Hi, I'm coordinating the Turning Southern Style woodturning symposium in Dalton, GA, this year. We are adding special interest sessions, including one for penturners. It will be a 90 minute session, and we'd like to have attendee participation not just another demo. Any suggestions?? 

I was thinking to have attendees display work, maybe of a certain category and doing a pen or pen/blank swap, based on some other groups I had surveyed, but I'd love to hear more suggestions. 

In other words, what to penturners like to do when they get together with each other???
Thanks!!!


----------



## Woodchipper (Feb 20, 2018)

> In other words, what to penturners like to do when they get together with each other???

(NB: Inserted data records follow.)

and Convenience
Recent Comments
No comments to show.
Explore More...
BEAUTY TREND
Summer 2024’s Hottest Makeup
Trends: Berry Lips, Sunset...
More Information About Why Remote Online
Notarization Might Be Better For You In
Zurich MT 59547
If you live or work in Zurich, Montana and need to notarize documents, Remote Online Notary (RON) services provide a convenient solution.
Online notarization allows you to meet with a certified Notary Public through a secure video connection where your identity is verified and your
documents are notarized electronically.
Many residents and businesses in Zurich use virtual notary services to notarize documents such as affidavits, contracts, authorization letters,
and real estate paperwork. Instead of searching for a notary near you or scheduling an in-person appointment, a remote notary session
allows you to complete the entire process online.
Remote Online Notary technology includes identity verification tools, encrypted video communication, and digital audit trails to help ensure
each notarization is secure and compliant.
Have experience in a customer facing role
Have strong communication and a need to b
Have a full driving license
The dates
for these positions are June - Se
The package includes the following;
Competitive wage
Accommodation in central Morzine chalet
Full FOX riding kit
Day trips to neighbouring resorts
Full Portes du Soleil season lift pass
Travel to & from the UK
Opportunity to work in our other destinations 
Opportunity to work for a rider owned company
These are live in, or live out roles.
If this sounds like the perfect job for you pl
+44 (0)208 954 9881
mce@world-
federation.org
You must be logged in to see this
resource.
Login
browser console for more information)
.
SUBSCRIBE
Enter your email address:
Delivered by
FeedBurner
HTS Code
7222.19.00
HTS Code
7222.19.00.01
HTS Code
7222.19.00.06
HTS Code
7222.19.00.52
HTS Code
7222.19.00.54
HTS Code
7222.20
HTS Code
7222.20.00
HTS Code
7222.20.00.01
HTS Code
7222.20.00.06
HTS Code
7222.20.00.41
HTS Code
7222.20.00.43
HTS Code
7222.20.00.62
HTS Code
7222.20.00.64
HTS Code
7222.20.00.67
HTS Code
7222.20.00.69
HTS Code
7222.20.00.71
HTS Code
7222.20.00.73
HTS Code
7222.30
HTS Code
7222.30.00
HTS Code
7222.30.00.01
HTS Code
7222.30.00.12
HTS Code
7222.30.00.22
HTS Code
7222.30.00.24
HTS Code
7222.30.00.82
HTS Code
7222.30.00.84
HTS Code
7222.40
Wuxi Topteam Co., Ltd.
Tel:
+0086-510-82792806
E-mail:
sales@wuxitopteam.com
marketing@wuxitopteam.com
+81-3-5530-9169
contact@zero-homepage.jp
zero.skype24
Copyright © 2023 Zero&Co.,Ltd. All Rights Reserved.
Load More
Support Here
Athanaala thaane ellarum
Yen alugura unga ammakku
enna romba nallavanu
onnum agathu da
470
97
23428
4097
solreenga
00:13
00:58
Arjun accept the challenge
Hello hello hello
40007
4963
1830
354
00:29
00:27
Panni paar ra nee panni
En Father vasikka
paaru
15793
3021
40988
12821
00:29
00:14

Drink lots of coffee?  OK, I attended the symposium in Dalton last year.  Looking forward to this year as well.  Do we have any noted pen turners in Georgia?  I'm sure we do.  Tricks and tips would be most helpful to me as I still consider myself a beginner.  Vendors would be encouraged to offer blanks, kits, kitless components, and various finishes to sell.  Some of those items could be offered at the silent auction.  Will think some more on this.
Edit- I have a supply of cherry that I could cut into blanks for trade.  Learning to turn acrylic and so far, so good.


----------



## TonyL (Feb 20, 2018)

Got to see where Dalton is..sounds like fun!


----------



## Woodchipper (Feb 21, 2018)

The convention center in Dalton is off Exit 333 on I-75.  Well worth the fee for registration.  Dalton is about 25 miles south of Chattanooga, TN.


----------



## randyrls (Feb 21, 2018)

Elisabeth;  I'd suggest you talk to Mark James about showing the "IAP Collection".  This is an impressive group of pens by members here.


----------